As seen in the charts above, the S&P 500—SPDR® S&P 500 (NYSE:SPY), NASDAQ 100—Invesco QQQ Trust (NASDAQ:QQQ), and the Russell 2000—iShares Russell 2000 ETF (NYSE:IWM) all gapped under their 50-DMAs on Monday.

Looking back in the SPY, dip buyers have prominently bought while the SPY traded near its 50-DMA. Although price failed to hold the 50-DMA in the SPY, Monday supplied a new round of buyers as the market rallied near the end of the day.

Here is the problem—if we look back at the prior dips in the indices, they were quickly followed by large green days. Current price action is flimsier with large range days paired with relatively week closing prices.

With that said, on Wednesday, an FOMC Announcement will be made along with a Fed press conference. The market may be holding its breath before the meeting and waiting for clarity—or more dovish Fed talk—as a reason to rally higher.

On another note, High Yield Bonds—SPDR® Bloomberg Barclays High Yield Bond ETF (NYSE:JNK)—was showing strength through this current pullback as it has not closed underneath its 50-DMA. JNK can act as a risk on indicator as strength in this ETF shows that investors are still willing to take on risky corporate debt.

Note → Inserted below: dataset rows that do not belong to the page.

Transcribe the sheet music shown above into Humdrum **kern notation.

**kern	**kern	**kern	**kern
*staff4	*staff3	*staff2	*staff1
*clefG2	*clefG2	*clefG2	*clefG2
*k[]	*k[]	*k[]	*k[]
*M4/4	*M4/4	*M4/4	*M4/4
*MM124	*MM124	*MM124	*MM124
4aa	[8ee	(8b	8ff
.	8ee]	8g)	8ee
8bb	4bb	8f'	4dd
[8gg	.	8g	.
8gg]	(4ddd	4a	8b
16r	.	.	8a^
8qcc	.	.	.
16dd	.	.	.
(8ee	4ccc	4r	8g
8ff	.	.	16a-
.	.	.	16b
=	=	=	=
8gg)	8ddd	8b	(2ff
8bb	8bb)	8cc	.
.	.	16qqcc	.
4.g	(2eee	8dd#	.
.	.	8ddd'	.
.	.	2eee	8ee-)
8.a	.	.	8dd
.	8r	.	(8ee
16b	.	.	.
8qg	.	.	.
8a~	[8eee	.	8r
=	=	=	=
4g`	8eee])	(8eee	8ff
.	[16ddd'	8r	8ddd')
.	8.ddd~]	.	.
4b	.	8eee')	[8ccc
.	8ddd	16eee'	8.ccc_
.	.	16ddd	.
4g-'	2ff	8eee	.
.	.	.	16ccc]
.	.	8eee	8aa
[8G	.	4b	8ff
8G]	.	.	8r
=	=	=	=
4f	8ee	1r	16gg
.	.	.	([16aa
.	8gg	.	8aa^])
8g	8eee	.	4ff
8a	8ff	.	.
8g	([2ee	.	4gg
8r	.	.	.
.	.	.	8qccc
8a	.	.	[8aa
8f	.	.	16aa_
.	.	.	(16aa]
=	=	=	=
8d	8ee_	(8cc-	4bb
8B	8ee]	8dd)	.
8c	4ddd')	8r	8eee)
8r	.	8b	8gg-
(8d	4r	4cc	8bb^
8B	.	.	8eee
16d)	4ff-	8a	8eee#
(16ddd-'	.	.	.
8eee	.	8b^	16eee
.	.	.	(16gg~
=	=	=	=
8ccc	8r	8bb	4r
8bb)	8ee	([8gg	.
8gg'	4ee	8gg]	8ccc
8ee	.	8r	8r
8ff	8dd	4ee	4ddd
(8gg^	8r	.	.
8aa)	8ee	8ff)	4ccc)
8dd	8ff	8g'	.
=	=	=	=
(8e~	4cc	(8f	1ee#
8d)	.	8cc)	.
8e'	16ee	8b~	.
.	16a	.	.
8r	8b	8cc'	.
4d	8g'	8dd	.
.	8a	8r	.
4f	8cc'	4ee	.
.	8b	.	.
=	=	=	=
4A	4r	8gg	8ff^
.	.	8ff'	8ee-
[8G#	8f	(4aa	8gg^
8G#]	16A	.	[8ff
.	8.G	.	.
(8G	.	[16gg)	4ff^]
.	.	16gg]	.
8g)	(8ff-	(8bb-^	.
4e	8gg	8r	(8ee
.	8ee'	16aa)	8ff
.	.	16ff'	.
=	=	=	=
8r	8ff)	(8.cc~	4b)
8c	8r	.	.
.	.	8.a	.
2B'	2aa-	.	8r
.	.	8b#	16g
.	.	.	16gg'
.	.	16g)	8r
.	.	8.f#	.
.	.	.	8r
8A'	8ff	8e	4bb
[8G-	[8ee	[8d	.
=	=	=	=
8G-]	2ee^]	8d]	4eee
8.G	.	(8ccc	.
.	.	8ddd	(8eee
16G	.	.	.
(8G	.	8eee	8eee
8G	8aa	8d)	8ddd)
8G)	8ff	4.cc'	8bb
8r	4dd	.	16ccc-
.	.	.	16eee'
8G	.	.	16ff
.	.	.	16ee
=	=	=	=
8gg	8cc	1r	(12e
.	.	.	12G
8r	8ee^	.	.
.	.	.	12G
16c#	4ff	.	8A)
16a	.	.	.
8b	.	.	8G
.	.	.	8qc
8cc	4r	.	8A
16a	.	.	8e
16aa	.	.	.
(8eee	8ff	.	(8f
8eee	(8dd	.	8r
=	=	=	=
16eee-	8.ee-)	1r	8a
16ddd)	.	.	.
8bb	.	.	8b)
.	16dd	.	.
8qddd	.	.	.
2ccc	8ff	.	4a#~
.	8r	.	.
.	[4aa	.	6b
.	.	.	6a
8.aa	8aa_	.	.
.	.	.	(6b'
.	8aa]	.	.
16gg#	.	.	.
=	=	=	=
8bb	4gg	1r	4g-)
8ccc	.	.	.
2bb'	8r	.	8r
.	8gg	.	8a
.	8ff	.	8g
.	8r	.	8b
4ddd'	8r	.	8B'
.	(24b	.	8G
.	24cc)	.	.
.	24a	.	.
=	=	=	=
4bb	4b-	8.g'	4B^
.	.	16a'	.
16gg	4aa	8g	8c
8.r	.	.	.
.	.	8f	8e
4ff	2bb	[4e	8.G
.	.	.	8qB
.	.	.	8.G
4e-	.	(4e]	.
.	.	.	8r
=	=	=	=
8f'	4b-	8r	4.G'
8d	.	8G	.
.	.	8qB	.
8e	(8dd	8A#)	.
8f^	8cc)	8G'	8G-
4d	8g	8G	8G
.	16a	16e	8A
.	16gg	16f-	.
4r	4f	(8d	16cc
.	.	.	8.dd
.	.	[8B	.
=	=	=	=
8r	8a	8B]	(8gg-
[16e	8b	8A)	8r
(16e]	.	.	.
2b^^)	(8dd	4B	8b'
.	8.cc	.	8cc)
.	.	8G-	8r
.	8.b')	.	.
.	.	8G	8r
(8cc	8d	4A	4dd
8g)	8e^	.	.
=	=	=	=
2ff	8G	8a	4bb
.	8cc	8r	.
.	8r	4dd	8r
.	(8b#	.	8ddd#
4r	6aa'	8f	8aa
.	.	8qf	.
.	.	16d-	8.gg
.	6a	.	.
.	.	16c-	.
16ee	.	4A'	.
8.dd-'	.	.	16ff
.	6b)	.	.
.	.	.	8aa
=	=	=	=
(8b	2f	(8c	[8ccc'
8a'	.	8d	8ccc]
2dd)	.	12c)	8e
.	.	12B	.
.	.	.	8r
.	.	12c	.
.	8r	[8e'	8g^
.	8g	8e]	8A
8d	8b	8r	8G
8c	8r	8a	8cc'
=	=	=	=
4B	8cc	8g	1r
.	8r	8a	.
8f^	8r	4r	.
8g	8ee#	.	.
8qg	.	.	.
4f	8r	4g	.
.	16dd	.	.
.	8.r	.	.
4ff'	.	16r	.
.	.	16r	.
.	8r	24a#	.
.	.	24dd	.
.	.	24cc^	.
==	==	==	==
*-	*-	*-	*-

So, while we have a green light from the High Yield debt ETF, we need to be careful with weaker than average price action along with potentially pivotal Fed announcements on Wednesday.

ETF Summary

  • S&P 500 (SPY) Needs to hold over 436.56.
  • Russell 2000 (IWM) Resistance the 200-DMA at 219.
  • Dow (DIA) 332 next support level. 345.06 gap to fill.
  • NASDAQ (QQQ) 369.80 minor resistance.
  • KRE (Regional Banks) Sitting in support area. Needs to hold over 60.88.
  • SMH (Semiconductors) Sitting on the 50-DMA at 265.
  • IYT (Transportation) 241.25 now minor support. 250 resistance.
  • IBB (Biotechnology) 169.2 the 50-DMA.
  • XRT (Retail) 91.14 support area. Looking weaker with downward slopping 50-DMA.
  • Junk Bonds (JNK) 109.50 support.
  • IYR (Real Estate) Support range 107.80-105.24.
  • XLP (Consumer Staples) 71.35 gap to fill.
  • GLD (Gold Trust) Tested the 10-DMA at 166.57.
  • SLV (Silver) 20.52 minor support.
  • USO (US Oil Fund) 51.40 resistance.
  • TLT (iShares 20+ Year Treasuries) Interesting over 151.57
  • USD (DollarNeeds to hold over 92.89.
  • DBA (Agriculture) 18.55 gap to fill.
  • VBK (Small Cap Growth ETF) 285.74 the 50-DMA.
  • GREK (Global X MSCI Greece ETF) 27.02 main support. Failed to clear the 10-DMA at 28.35.